**SELECTED PASSAGE**
On January 1st, 2023, I decided to start building the AO3 Discovery Engine. The motivation for this project was three fold:

  • Personal usage. I wanted to build something like this for personal use, as opposed to digging through bookmarks/tags on AO3.
  • Learning modern mobile app development. I haven't touched mobile apps since high school, back when Windows Phone was a thing, and wanted to get back into it.
  • Practical applications for research. I spend a lot of time reading various research papers, this project would put a lot of those ideas to a practical application.

This post will summarize the path from the original idea to the release of AO3 Disco v1.0 on the Google Play store and where I plan to go from here.

Web → Mobile

At the very beginning, I planned to build a web application that would allow people to build collections of works, and then for each collection, they would get suggestions for additional works that fit the "theme" of each collection. We actually got fairly far along in this process before discovering two issues:

  1. According to my sample size of three - we conducted a very scientific and metholodical survey - most people read fanfics on their mobile devices, not their laptops.
  2. Building collections of works was tedious - you had to repeatedly copy and paste URLs. The alternative was asking users to provide their AO3 username/password, which wasn't going to happen.

These discoveries - in addition with the fact that I was interested in learning mobile development - led me to pivot to building a mobile app. The key feature I was looking for? The ability to "share" a work from your browser to the app and get recommendations - no copy and pasting needed.

**DATA RECORDS**
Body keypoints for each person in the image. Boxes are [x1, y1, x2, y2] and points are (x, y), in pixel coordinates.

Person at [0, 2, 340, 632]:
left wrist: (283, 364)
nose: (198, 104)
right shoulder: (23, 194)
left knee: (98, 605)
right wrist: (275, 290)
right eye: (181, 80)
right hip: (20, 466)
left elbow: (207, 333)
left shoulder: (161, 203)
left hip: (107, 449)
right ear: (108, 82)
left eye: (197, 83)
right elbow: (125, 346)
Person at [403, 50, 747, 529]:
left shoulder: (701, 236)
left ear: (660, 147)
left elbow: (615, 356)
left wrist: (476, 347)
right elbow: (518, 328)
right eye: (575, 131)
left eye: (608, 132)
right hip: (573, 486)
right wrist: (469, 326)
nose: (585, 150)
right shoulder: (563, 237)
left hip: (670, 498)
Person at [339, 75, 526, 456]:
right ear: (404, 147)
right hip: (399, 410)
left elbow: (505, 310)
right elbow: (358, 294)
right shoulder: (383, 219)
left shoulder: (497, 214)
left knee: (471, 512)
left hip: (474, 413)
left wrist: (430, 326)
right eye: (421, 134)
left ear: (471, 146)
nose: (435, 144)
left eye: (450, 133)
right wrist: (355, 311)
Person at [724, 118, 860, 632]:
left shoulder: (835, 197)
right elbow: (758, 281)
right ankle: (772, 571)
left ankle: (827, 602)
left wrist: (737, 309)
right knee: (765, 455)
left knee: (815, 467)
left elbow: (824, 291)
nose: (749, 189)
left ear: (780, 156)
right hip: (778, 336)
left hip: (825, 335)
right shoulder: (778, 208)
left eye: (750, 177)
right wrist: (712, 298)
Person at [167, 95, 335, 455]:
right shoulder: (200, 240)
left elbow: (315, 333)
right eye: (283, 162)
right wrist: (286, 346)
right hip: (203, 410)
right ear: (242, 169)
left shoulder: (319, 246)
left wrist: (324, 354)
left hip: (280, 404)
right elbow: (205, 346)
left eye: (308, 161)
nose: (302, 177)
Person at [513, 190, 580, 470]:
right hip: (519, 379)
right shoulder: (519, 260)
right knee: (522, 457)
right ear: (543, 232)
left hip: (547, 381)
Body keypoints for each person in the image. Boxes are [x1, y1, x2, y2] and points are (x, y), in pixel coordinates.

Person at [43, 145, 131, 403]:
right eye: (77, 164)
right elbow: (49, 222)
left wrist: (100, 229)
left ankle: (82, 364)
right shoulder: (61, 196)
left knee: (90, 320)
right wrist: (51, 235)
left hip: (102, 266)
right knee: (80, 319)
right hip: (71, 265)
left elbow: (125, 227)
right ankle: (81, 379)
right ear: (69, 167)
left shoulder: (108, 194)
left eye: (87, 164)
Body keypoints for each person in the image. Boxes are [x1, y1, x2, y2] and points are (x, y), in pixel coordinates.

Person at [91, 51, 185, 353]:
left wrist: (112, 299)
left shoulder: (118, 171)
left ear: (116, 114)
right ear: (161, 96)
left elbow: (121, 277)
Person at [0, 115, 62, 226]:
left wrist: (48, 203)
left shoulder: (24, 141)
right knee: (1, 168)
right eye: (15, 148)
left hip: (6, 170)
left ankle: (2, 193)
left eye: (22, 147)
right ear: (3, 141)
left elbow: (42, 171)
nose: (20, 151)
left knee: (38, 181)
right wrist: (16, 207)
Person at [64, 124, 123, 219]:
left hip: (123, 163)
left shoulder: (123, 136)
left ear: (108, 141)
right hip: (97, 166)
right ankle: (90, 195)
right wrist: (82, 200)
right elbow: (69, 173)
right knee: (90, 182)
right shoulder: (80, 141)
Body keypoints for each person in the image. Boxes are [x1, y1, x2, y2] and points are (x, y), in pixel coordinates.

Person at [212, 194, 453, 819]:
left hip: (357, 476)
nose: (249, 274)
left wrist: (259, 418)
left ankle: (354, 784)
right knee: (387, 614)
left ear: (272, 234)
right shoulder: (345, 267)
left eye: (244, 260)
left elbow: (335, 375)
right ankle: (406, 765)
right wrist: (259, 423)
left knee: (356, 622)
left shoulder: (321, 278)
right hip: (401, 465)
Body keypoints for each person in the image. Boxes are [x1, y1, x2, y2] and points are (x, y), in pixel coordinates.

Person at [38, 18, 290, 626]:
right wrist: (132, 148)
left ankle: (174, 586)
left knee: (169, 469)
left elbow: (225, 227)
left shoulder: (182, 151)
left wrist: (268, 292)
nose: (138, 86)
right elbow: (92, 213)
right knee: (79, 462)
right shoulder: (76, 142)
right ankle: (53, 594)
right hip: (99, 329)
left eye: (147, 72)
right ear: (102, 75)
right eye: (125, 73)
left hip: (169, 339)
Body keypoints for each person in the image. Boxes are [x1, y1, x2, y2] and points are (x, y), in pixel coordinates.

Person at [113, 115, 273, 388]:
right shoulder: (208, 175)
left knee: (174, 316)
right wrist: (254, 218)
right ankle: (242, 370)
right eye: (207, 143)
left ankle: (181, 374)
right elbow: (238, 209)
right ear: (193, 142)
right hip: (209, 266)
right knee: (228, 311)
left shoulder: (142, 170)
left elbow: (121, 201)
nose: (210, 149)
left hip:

**PROBLEM TO SOLVE**
Please quote the AO3 Disco post word for word, from the part that opens with "On January 1st, 2023, I" and closes with "back into it.". You won't need the records for this.

**OUTPUT OF THE EXERCISE**
On January 1st, 2023, I decided to start building the AO3 Discovery Engine. The motivation for this project was three fold:

  • Personal usage. I wanted to build something like this for personal use, as opposed to digging through bookmarks/tags on AO3.
  • Learning modern mobile app development. I haven't touched mobile apps since high school, back when Windows Phone was a thing, and wanted to get back into it.